Sportsman’s Warehouse expects full-year net sales of approximately $1,209.2 million and same store sales of about $1,205.6 million, a 1.0% increase over the prior year. Preliminary full-year Adjusted EBITDA is projected at roughly $27.5 million, reflecting modestly improved operating performance.

How did Sportsman’s Warehouse (SPWH) perform in the fourth quarter ended January 31, 2026?

For the fourth quarter, the company expects net sales of about $334.9 million and same store sales of roughly $333.6 million. Preliminary Adjusted EBITDA for the quarter is estimated at around $9.6 million, highlighting improved profitability versus prior softer periods in the turnaround.

What changes did Sportsman’s Warehouse (SPWH) report in debt, inventory, and liquidity?

Sportsman’s Warehouse projects net debt of about $90.0 million, a 6.1% reduction versus last year. Ending inventory is expected at $312.9 million, down $29.1 million or 8.5%. Total liquidity should be around $107.8 million, supported by free cash flow of roughly $7.6 million.

What store closure plans did Sportsman’s Warehouse (SPWH) disclose in its preliminary results?

The company has identified about five underperforming stores for potential closure due to lack of profitability. It expects an impairment charge in fiscal 2025 and additional employee-related costs if closures occur. Those stores are estimated to contribute about $(1.5) million of 2025 Adjusted EBITDA.

How does management describe Sportsman’s Warehouse’s (SPWH) turnaround progress?

Management said preliminary fourth quarter and full-year results exceeded expectations and noted 2025 is the first year since 2020 with positive same store sales growth. They attribute this to executing a three-year turnaround strategy begun in 2024 and tighter balance sheet management.
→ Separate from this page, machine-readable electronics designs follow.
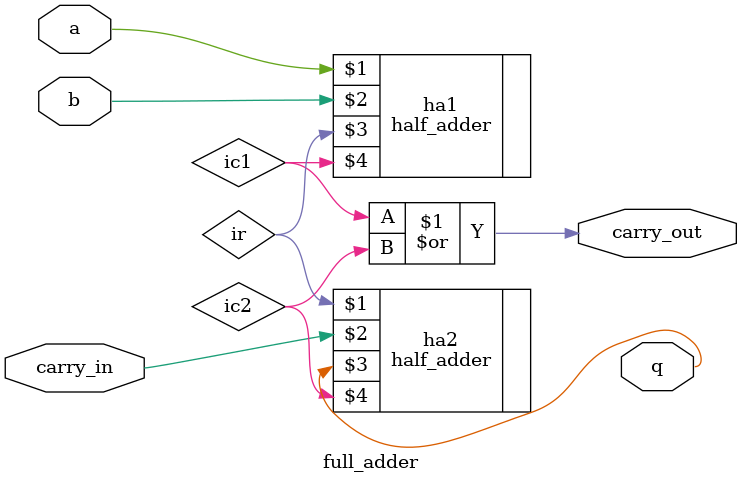
<source format=sv>
module full_adder
(
    input  carry_in,
    input  a,
    input  b,

    output q,
    output carry_out
);

    // Задание:
    // Реализовать модуль полного сумматора используя модули полусумматоров

    wire ir, ic1, ic2;

    half_adder ha1 ( a, b, ir, ic1 );

    half_adder ha2 ( ir, carry_in, q, ic2 );

    or ( carry_out, ic1, ic2 );

endmodule

</source>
Are Sportsman’s Warehouse’s (SPWH) preliminary figures audited GAAP results?

No. The company emphasized these are preliminary, unaudited results subject to normal year-end procedures, closing adjustments, and audit work. Its independent registered public accounting firm has not audited or reviewed the figures, which may differ from final audited financial statements.

When will Sportsman’s Warehouse (SPWH) release full fourth quarter and fiscal 2025 results?

Sportsman’s Warehouse plans to report full fourth quarter and fiscal year 2025 results on March 31, 2026. At that time, it expects to provide complete audited financial statements, more detail on impairment charges, and broader context around its turnaround strategy and store portfolio review.